Segment Start: Supplied records
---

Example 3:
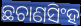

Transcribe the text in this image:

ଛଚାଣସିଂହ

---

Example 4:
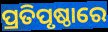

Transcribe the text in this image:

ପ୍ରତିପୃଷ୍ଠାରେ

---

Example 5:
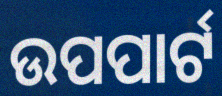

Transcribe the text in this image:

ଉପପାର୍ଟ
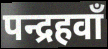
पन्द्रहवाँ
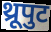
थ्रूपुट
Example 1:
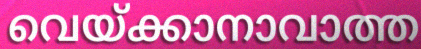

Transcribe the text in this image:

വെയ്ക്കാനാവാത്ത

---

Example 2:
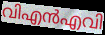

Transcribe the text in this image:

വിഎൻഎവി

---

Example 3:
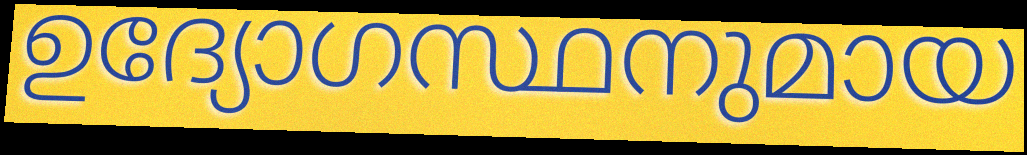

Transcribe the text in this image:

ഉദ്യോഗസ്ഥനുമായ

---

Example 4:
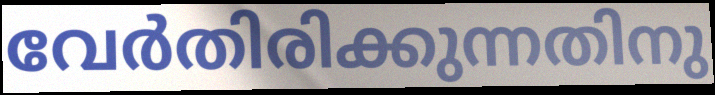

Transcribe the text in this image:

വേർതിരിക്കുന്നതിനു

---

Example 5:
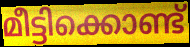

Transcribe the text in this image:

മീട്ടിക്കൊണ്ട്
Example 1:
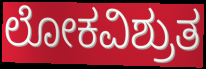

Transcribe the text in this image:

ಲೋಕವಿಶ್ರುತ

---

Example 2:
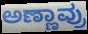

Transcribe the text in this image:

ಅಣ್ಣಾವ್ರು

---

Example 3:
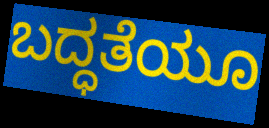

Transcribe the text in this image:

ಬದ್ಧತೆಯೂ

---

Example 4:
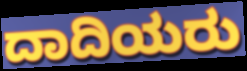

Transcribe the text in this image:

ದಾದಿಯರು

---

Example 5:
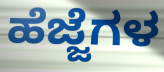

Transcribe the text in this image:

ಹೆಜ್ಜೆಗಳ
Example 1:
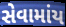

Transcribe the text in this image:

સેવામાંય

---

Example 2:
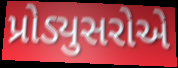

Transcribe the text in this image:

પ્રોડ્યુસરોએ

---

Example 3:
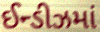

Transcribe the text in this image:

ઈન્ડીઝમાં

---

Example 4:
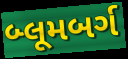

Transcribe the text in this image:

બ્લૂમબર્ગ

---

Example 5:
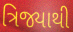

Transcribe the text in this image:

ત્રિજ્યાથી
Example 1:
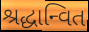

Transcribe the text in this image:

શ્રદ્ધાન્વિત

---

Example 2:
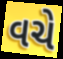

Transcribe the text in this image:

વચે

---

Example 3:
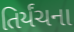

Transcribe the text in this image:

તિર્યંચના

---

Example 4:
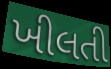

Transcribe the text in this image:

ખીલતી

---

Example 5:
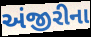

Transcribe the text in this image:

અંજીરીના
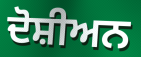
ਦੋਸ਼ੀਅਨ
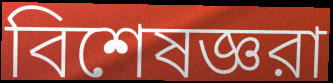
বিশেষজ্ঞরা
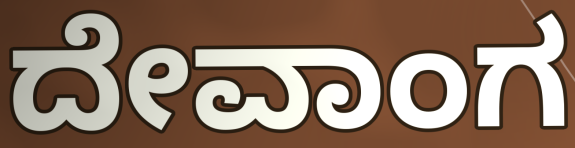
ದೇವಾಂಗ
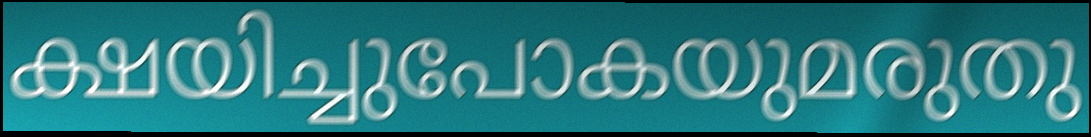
Segment End: Supplied records
Problem details -
With the pictures removed, output the listing above exactly.

Exercise result -
---

Example 3:

Transcribe the text in this image:

ଛଚାଣସିଂହ

---

Example 4:

Transcribe the text in this image:

ପ୍ରତିପୃଷ୍ଠାରେ

---

Example 5:

Transcribe the text in this image:

ଉପପାର୍ଟ
पन्द्रहवाँ
थ्रूपुट
Example 1:

Transcribe the text in this image:

വെയ്ക്കാനാവാത്ത

---

Example 2:

Transcribe the text in this image:

വിഎൻഎവി

---

Example 3:

Transcribe the text in this image:

ഉദ്യോഗസ്ഥനുമായ

---

Example 4:

Transcribe the text in this image:

വേർതിരിക്കുന്നതിനു

---

Example 5:

Transcribe the text in this image:

മീട്ടിക്കൊണ്ട്
Example 1:

Transcribe the text in this image:

ಲೋಕವಿಶ್ರುತ

---

Example 2:

Transcribe the text in this image:

ಅಣ್ಣಾವ್ರು

---

Example 3:

Transcribe the text in this image:

ಬದ್ಧತೆಯೂ

---

Example 4:

Transcribe the text in this image:

ದಾದಿಯರು

---

Example 5:

Transcribe the text in this image:

ಹೆಜ್ಜೆಗಳ
Example 1:

Transcribe the text in this image:

સેવામાંય

---

Example 2:

Transcribe the text in this image:

પ્રોડ્યુસરોએ

---

Example 3:

Transcribe the text in this image:

ઈન્ડીઝમાં

---

Example 4:

Transcribe the text in this image:

બ્લૂમબર્ગ

---

Example 5:

Transcribe the text in this image:

ત્રિજ્યાથી
Example 1:

Transcribe the text in this image:

શ્રદ્ધાન્વિત

---

Example 2:

Transcribe the text in this image:

વચે

---

Example 3:

Transcribe the text in this image:

તિર્યંચના

---

Example 4:

Transcribe the text in this image:

ખીલતી

---

Example 5:

Transcribe the text in this image:

અંજીરીના
ਦੋਸ਼ੀਅਨ
বিশেষজ্ঞরা
ದೇವಾಂಗ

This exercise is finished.